■ Aim of the exercise: Please find every line in the records below that contains the word "intensity", and copy it.

Collected data
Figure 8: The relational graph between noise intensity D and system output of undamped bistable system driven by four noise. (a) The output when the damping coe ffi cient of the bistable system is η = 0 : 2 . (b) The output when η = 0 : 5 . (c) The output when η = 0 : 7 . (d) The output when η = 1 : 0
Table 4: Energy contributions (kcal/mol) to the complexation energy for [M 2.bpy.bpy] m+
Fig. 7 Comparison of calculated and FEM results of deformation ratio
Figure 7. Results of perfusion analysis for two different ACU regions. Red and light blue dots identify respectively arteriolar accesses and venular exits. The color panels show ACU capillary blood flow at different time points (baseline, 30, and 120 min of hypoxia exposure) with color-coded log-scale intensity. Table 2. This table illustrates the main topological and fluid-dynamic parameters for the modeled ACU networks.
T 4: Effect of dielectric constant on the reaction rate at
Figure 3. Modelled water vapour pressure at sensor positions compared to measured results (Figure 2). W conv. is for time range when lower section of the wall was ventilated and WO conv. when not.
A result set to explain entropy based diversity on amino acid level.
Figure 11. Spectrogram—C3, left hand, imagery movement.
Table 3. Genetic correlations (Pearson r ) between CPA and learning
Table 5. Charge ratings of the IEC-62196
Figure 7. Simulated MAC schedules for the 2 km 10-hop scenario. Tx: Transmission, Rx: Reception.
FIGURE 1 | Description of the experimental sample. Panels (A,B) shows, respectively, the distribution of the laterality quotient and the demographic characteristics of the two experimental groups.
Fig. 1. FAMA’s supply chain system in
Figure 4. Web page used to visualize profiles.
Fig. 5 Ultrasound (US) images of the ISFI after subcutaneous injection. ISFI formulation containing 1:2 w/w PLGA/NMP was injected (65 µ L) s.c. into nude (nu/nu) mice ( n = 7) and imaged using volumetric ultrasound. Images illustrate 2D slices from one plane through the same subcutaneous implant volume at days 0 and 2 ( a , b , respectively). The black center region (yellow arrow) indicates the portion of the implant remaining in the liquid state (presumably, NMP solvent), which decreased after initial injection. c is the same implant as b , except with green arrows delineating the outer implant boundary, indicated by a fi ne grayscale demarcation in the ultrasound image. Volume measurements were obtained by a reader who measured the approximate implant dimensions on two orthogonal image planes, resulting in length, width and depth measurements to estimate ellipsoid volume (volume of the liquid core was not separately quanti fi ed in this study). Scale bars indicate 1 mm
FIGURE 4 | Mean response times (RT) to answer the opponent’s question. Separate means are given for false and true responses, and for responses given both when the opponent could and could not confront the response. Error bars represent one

■ Answer box:
Figure 8: The relational graph between noise intensity D and system output of undamped bistable system driven by four noise. (a) The output when the damping coe ffi cient of the bistable system is η = 0 : 2 . (b) The output when η = 0 : 5 . (c) The output when η = 0 : 7 . (d) The output when η = 1 : 0
Figure 7. Results of perfusion analysis for two different ACU regions. Red and light blue dots identify respectively arteriolar accesses and venular exits. The color panels show ACU capillary blood flow at different time points (baseline, 30, and 120 min of hypoxia exposure) with color-coded log-scale intensity. Table 2. This table illustrates the main topological and fluid-dynamic parameters for the modeled ACU networks.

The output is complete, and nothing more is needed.